“There have been very strong expectations set for more of the same, and it is going to take political courage to shift gears,” said Shanmugaratnam, who, as the principal financial official of a country that has symbolized Asia’s economic rise, is considered one of the developing world’s star economic managers.
That means several more years of trying to curb government spending while simultaneously overhauling economies, restructuring labor rules and benefits and taking other politically difficult steps that the IMF says are needed to revive economic growth.
Without that revival, he said, developed-world governments will never tame the debt problems that have driven three euro-zone nations to seek bailouts from the IMF in recent years, are currently pressuring Italy and Spain, and need to be addressed in the United States as well.
“It is going to be a long journey,” he said. “If we don’t get back to real growth, fiscal sustainability is not possible.”
The spring meetings of the fund were a low-key respite to previous gatherings, which over the past few years have been dominated by the global crisis that followed the 2008 collapse of Lehman Brothers, the teetering nature of the euro currency zone and the bailouts of Greece, Ireland and Portugal.
Fund economists kicked off the week’s discussion by boosting their forecast for world economic growth. The U.S. economy seemed to be gaining strength, they said, and Europe should begin exiting a mild recession.

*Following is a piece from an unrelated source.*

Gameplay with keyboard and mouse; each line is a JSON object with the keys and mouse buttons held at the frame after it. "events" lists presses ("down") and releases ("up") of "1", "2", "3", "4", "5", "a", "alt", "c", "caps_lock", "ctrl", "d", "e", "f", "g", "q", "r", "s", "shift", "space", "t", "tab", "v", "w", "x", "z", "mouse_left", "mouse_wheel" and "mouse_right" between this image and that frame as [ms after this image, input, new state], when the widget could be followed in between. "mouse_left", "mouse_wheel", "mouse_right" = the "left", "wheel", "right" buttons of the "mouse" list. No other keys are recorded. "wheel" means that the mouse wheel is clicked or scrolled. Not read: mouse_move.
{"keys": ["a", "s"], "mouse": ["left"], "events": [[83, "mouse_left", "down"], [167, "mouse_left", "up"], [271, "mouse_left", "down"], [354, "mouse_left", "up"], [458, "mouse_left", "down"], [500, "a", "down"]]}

Still, the risk of a possibly severe setback is considered large and prompted IMF Managing Director Christine Lagarde to push through a new pool of money, worth about $430 billion, that the fund could use to help countries if the world economy worsens. Though Europe is still considered the likely epicenter of any major meltdown, the new money is not dedicated for use in the euro zone and would be loaned only under the usual set of conditions established by the IMF, Lagarde said.
“It’s nice to have a big umbrella,” Lagarde said of the money raised through pledges from Europe, Japan, South Korea and others, though not the United States. By not contributing, the United States is in the unusual position of having the largest share of votes on the IMF board while providing the second-largest commitment of funds, behind Japan.
The Obama administration argues that the IMF has enough money to respond to any likely problems, that more could be raised quickly if necessary and that the United States has taken other steps to help Europe, such as ensuring a supply of dollars as needed to the European Central Bank.